→ What the task requires: Return every entry below word for word, leaving out the pictures.

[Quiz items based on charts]

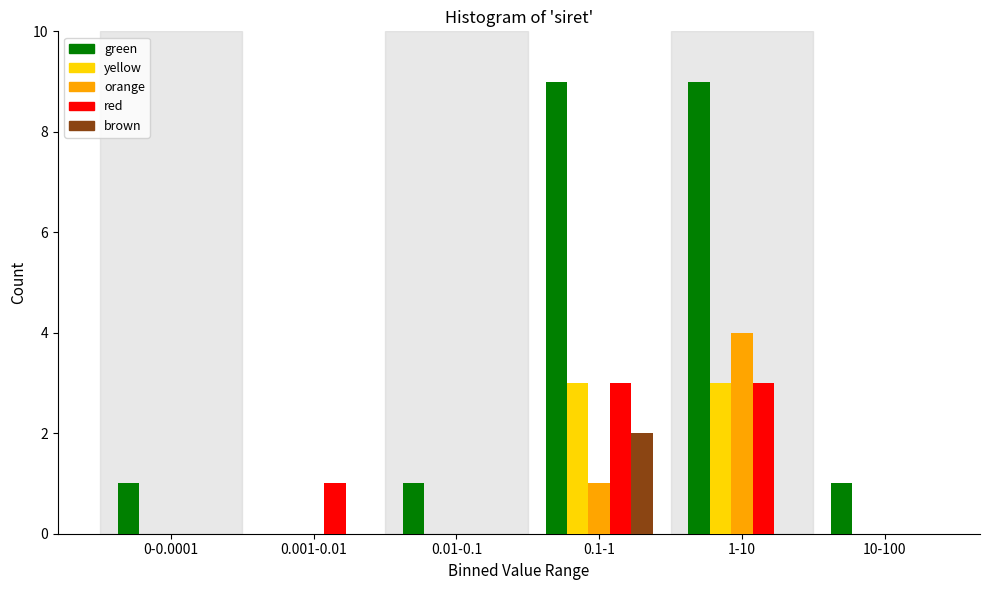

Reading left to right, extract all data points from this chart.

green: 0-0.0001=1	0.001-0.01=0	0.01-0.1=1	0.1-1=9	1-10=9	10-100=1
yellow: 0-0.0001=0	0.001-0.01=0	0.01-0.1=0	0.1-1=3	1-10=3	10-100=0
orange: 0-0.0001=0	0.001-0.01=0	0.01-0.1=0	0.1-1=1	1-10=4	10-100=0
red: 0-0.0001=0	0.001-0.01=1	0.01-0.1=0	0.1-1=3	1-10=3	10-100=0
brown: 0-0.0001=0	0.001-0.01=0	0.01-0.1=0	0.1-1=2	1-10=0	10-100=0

→ Result of this exercise:
Reading left to right, extract all data points from this chart.

green: 0-0.0001=1	0.001-0.01=0	0.01-0.1=1	0.1-1=9	1-10=9	10-100=1
yellow: 0-0.0001=0	0.001-0.01=0	0.01-0.1=0	0.1-1=3	1-10=3	10-100=0
orange: 0-0.0001=0	0.001-0.01=0	0.01-0.1=0	0.1-1=1	1-10=4	10-100=0
red: 0-0.0001=0	0.001-0.01=1	0.01-0.1=0	0.1-1=3	1-10=3	10-100=0
brown: 0-0.0001=0	0.001-0.01=0	0.01-0.1=0	0.1-1=2	1-10=0	10-100=0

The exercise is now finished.